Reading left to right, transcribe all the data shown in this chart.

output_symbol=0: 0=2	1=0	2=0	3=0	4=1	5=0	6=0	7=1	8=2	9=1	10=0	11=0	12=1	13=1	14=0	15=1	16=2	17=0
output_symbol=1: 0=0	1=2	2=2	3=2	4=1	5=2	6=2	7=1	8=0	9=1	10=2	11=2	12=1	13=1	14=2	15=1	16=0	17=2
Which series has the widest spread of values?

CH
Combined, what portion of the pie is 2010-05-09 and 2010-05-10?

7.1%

...

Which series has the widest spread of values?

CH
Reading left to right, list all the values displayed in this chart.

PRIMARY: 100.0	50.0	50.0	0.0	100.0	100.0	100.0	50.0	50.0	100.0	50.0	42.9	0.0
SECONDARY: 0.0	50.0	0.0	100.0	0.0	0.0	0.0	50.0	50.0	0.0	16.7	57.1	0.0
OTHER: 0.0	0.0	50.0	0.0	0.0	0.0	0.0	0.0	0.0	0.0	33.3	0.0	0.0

---

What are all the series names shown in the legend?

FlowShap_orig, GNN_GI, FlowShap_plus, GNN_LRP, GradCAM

_WHAT IS BEING ASKED_
Copy out the lines verbatim, beginning at the line containing "What are all" and continuing through the line containing "FlowShap_orig, GNN_GI, FlowShap_plus, GNN_LRP, GradCAM", both included.

_SOLUTION TO THE EXERCISE_
What are all the series names shown in the legend?

FlowShap_orig, GNN_GI, FlowShap_plus, GNN_LRP, GradCAM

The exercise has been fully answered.